Chen, DY;Turcinovic, J;Feng, S;Kenney, DJ;Chin, CV;Choudhary, MC;Conway, HL;Semaan, M;Close, BJ;Tavares, AH;Seitz, S;Khan, N;Kapell, S;Crossland, NA;Li, JZ;Douam, F;Baker, SC;Connor, JH;Saeed, M;
PMID: 37095858 | DOI: 10.1016/j.isci.2023.106634
A simple and robust cell culture system is essential for generating authentic SARS-CoV-2 stocks for evaluation of viral pathogenicity, screening of antiviral compounds, and preparation of inactivated vaccines. Evidence suggests that Vero E6, a cell line commonly used in the field to grow SARS-CoV-2, does not support efficient propagation of new viral variants and triggers rapid cell culture adaptation of the virus. We generated a panel of 17 human cell lines overexpressing SARS-CoV-2 entry factors and tested their ability to support viral infection.

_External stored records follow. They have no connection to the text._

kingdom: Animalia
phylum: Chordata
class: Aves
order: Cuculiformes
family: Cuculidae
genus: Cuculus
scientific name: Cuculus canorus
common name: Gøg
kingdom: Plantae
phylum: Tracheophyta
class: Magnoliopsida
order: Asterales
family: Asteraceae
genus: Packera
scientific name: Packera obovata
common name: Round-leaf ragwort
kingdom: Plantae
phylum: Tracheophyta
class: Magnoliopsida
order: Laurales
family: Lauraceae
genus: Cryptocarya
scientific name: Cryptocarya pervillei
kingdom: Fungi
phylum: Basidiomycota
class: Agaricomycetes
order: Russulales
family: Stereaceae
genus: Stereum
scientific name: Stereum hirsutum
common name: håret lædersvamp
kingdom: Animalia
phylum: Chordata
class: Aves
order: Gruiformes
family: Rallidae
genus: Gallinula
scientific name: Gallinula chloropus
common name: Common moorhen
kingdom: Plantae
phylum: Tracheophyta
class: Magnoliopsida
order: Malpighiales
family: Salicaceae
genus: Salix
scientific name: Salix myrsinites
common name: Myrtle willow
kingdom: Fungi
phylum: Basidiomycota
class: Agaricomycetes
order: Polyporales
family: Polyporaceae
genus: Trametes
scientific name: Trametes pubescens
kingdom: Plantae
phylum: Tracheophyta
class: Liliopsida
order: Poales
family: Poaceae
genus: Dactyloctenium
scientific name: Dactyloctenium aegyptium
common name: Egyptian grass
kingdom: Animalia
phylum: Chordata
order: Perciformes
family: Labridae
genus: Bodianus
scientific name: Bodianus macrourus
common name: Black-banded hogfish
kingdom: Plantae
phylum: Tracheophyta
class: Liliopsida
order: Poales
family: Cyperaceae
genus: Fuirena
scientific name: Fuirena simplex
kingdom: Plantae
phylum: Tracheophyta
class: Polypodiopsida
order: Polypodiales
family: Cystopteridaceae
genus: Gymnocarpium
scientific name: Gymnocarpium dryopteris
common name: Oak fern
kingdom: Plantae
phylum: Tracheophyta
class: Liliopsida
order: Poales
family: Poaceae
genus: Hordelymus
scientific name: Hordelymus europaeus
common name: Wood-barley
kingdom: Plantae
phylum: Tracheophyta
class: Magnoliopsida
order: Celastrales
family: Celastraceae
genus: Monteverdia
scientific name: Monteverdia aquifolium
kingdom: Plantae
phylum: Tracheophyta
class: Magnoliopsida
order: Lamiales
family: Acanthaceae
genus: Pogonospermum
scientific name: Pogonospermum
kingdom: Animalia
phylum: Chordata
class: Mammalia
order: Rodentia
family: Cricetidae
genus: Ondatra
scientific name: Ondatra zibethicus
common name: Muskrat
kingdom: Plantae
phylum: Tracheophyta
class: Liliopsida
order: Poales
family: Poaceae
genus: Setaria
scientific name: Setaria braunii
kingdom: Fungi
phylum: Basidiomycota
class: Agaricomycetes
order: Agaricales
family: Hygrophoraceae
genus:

Two cell lines, Caco-2/AT and HuH-6/AT, demonstrated exceptional susceptibility, yielding highly concentrated virus stocks. Notably, these cell lines were more sensitive than Vero E6 cells in recovering SARS-CoV-2 from clinical specimens. Further, Caco-2/AT cells provided a robust platform for producing genetically reliable recombinant SARS-CoV-2 through a reverse genetics system. These cellular models are a valuable tool for the study of SARS-CoV-2 and its continuously emerging variants.